As an example, Ritz-Carlton’s motto is “We are Ladies and Gentlemen serving Ladies and Gentlemen”. Your organization’s focus will then resonate with those who carry similar values, who will then be attracted to your organization and apply for frontline and managerial roles.

Next, select (and promote) the right candidates using behavioral interviewing and other structured selection methods. For instance, ask them about how they managed tradeoffs between human values and operational outcomes in their previous role, observe their behaviors toward other candidates in simulated problem-solving situations, and ask their referees questions about how they treat others during times of stress.

Finally, reward the selected (or promoted) individuals using what Bob Sutton calls the ‘No A****le Rule’, coaching and managing out those who do not meet the organizational expectations of dignity and respect. This will lead to the attrition of people who just do not fit. Thus, Ben Schneider’s Attraction-Selection-Attrition model gives us a gameplan for establishing a service culture.

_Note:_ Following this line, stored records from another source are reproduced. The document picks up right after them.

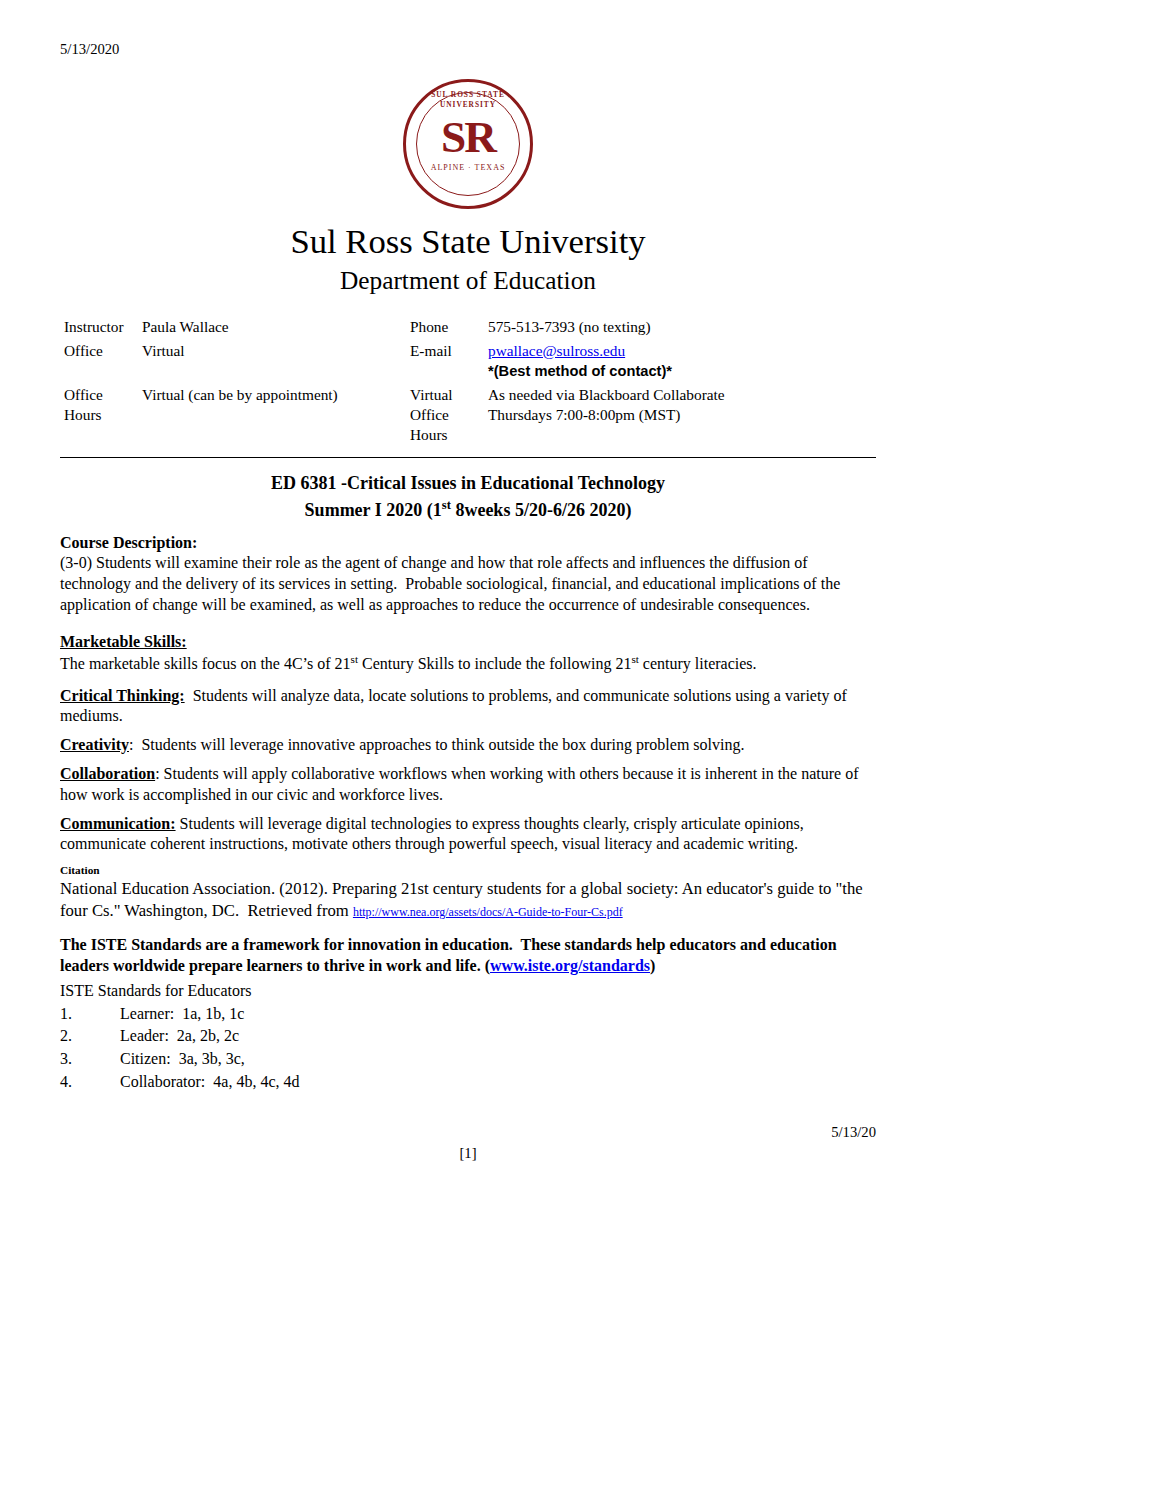5/13/2020
SUL ROSS STATE UNIVERSITY
SR
ALPINE · TEXAS
Sul Ross State University
Department of Education
| Instructor | Paula Wallace | Phone | 575-513-7393 (no texting) |
| Office | Virtual | E-mail | pwallace@sulross.edu *(Best method of contact)* |
| Office Hours | Virtual (can be by appointment) | Virtual Office Hours | As needed via Blackboard Collaborate Thursdays 7:00-8:00pm (MST) |
ED 6381 -Critical Issues in Educational Technology
Summer I 2020 (1st 8weeks 5/20-6/26 2020)
Course Description:
(3-0) Students will examine their role as the agent of change and how that role affects and influences the diffusion of technology and the delivery of its services in setting. Probable sociological, financial, and educational implications of the application of change will be examined, as well as approaches to reduce the occurrence of undesirable consequences.
Marketable Skills:
The marketable skills focus on the 4C’s of 21st Century Skills to include the following 21st century literacies.
Critical Thinking: Students will analyze data, locate solutions to problems, and communicate solutions using a variety of mediums.
Creativity: Students will leverage innovative approaches to think outside the box during problem solving.
Collaboration: Students will apply collaborative workflows when working with others because it is inherent in the nature of how work is accomplished in our civic and workforce lives.
Communication: Students will leverage digital technologies to express thoughts clearly, crisply articulate opinions, communicate coherent instructions, motivate others through powerful speech, visual literacy and academic writing.
Citation
National Education Association. (2012). Preparing 21st century students for a global society: An educator's guide to "the four Cs." Washington, DC. Retrieved from http://www.nea.org/assets/docs/A-Guide-to-Four-Cs.pdf
The ISTE Standards are a framework for innovation in education. These standards help educators and education leaders worldwide prepare learners to thrive in work and life. (www.iste.org/standards)
ISTE Standards for Educators
1. Learner: 1a, 1b, 1c
2. Leader: 2a, 2b, 2c
3. Citizen: 3a, 3b, 3c,
4. Collaborator: 4a, 4b, 4c, 4d
5/13/20
[1]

Leaders are integral to the creation of service cultures, and their own behaviors toward employees and customers, as well as unwavering focus on dignity and respect in the workplace, can create the conditions for engaged employees and loyal customers. Yes, fostering these norms will occasionally require managing out employees and customers who do not treat each other the way they themselves would like to be treated. But the long-term investment in civility can create positive returns beside being – in itself– good for the soul. After all, service is humanity.